America is living through shutdown Groundhog Day while hardworking veterans get dragged into yet another Washington standoff, and this week Veterans Affairs Secretary Doug Collins made something crystal clear on Wake Up America: veterans remain the VA’s top priority even when politicians play chicken with the budget. Collins didn’t mince words, warning reporters that fearmongering stories about cuts or lost benefits hurt real people and that he will publicly push back when the media spreads false alarms.
The facts are reassuring on paper: thanks to advance appropriations most VA operations keep running during a shutdown, with officials telling the public that roughly 97 percent of services continue uninterrupted. That number matters, but it shouldn’t be a comfort to lawmakers who use veterans as political props while putting essential outreach and transition programs at risk.

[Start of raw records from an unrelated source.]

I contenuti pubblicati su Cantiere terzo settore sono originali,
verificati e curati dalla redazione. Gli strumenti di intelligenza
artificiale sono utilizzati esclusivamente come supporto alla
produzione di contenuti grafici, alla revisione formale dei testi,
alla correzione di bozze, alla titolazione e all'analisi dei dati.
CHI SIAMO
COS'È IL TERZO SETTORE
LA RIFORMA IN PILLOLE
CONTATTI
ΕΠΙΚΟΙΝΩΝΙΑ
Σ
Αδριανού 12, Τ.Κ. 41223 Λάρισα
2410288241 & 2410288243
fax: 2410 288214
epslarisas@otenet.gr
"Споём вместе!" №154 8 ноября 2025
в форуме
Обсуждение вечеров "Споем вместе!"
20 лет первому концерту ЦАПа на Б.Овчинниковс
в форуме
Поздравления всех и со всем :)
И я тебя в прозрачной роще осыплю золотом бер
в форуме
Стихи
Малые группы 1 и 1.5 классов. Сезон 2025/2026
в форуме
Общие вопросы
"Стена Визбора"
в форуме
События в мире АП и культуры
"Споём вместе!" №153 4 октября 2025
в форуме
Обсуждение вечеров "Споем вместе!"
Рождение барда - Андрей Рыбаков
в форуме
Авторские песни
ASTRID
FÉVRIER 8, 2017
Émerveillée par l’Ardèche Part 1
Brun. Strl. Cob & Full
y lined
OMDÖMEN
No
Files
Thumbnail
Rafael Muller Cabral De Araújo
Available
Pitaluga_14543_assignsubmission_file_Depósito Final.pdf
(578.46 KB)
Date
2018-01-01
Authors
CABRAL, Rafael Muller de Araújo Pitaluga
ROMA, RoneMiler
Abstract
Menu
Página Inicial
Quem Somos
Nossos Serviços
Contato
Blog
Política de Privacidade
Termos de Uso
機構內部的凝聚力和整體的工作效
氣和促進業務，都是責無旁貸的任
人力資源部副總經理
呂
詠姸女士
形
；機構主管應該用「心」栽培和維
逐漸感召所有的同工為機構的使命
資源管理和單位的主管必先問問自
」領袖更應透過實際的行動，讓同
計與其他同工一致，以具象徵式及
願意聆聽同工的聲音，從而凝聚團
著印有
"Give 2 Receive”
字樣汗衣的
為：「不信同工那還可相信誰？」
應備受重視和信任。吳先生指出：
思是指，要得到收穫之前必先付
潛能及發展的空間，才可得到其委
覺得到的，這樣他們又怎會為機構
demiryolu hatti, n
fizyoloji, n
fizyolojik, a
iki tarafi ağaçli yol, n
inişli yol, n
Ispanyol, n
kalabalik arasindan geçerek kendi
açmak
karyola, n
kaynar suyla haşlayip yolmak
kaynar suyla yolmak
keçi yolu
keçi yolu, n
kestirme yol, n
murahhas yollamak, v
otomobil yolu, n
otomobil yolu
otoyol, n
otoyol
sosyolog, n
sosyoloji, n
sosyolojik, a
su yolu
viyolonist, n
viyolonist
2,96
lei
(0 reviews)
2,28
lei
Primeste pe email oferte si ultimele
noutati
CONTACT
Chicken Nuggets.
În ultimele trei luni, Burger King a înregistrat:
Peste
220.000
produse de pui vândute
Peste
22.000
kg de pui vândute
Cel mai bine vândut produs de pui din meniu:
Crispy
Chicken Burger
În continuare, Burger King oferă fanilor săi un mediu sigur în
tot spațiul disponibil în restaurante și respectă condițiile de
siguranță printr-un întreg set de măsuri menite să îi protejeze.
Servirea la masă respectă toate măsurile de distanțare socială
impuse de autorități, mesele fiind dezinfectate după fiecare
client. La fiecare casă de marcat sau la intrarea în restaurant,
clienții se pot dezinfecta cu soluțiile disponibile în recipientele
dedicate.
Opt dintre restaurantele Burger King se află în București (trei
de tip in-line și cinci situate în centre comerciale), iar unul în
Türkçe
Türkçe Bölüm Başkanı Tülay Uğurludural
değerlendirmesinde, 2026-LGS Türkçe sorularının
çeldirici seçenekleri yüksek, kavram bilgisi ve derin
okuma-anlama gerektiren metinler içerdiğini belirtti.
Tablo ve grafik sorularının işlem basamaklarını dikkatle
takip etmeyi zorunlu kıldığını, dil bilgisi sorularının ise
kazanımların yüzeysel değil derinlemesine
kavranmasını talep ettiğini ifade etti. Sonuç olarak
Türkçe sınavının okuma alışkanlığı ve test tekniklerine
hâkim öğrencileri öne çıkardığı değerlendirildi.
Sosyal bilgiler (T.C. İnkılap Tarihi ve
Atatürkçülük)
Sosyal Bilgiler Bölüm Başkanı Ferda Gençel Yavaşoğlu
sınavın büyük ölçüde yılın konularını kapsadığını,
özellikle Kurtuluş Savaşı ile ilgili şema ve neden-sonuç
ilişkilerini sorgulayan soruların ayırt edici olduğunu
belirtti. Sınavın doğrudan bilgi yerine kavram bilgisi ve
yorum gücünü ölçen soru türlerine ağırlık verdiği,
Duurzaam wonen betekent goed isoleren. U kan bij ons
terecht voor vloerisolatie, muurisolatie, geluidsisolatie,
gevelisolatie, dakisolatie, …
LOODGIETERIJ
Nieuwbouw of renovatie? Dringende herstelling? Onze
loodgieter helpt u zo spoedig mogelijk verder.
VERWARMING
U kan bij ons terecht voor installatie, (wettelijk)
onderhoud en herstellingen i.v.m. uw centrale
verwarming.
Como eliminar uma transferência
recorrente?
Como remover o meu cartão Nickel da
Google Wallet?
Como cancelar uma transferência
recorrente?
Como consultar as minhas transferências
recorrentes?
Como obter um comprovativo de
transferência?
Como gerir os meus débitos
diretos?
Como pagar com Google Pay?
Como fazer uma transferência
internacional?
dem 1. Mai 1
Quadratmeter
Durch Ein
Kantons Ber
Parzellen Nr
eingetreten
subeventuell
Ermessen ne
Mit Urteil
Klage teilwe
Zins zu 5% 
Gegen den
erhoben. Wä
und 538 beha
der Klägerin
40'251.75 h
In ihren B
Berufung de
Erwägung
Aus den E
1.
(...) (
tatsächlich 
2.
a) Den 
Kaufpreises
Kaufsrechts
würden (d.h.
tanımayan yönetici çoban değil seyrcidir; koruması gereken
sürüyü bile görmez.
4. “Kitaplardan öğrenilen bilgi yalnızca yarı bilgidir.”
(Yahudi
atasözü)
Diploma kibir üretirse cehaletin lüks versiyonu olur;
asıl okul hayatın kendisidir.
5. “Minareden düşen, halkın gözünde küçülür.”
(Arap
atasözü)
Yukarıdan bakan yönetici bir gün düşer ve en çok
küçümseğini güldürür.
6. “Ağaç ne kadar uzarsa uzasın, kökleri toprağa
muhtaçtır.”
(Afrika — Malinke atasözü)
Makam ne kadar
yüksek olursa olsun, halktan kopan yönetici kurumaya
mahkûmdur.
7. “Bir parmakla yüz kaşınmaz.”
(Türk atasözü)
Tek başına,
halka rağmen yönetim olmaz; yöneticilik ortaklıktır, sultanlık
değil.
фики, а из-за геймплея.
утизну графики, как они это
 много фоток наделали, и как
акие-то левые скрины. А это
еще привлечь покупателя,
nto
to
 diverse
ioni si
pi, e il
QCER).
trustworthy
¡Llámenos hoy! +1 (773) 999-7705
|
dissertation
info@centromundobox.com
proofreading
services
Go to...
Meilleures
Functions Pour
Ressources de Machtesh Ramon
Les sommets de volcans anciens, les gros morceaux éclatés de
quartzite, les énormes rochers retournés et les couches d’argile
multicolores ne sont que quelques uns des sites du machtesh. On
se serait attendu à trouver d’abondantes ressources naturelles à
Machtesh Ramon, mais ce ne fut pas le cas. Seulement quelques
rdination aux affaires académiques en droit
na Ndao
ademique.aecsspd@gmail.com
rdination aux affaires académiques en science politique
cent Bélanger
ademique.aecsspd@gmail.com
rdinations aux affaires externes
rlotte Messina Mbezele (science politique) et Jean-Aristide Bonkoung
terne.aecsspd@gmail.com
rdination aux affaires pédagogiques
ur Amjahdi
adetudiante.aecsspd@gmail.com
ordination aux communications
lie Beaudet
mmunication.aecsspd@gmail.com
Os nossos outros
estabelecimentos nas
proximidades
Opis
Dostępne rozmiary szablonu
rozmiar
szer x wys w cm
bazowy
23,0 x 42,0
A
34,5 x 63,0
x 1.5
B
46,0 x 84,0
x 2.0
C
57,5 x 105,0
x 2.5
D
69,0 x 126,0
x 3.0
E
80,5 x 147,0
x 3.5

What is at real risk, and what Collins warned about, are the services Congress treats as low-priority pocket change — transition assistance, career counseling, outreach to state and tribal partners, and even cemetery maintenance and permanent headstone installations. Those are the quiet, crucial programs that catch vets when they fall, and the loss of them during a shutdown is not an abstract bureaucratic hiccup; it is harm to men and women who served our country.
Collins is not just defending veterans from panic; he’s trying to fix the VA from within by cutting waste and redirecting dollars to care and benefits that matter. The secretary has moved to eliminate non-mission positions and unnecessary contracts so money goes back into medical care and benefits — a gutsy, commonsense move that the old guard and the pundit class hate because it threatens their turf.
So when Collins tells the press to stop scaring veterans, he’s speaking for the millions of Americans who believe the federal government should serve, not soothe the political class or protect insider jobs. He rightly called out the rumor mills and insisted on transparency and facts — exactly what veterans and their families deserve instead of shock-jock headlines and cable hysteria.
The real question now is whether Republican leaders will stop apologizing for doing the right thing and force Congress to pass real appropriations that protect veterans now and reform the system for good. If Washington keeps repeating its same mistakes while American patriots pay the price, voters should remember who stood with veterans and who stood with the failing status quo when the history books are written.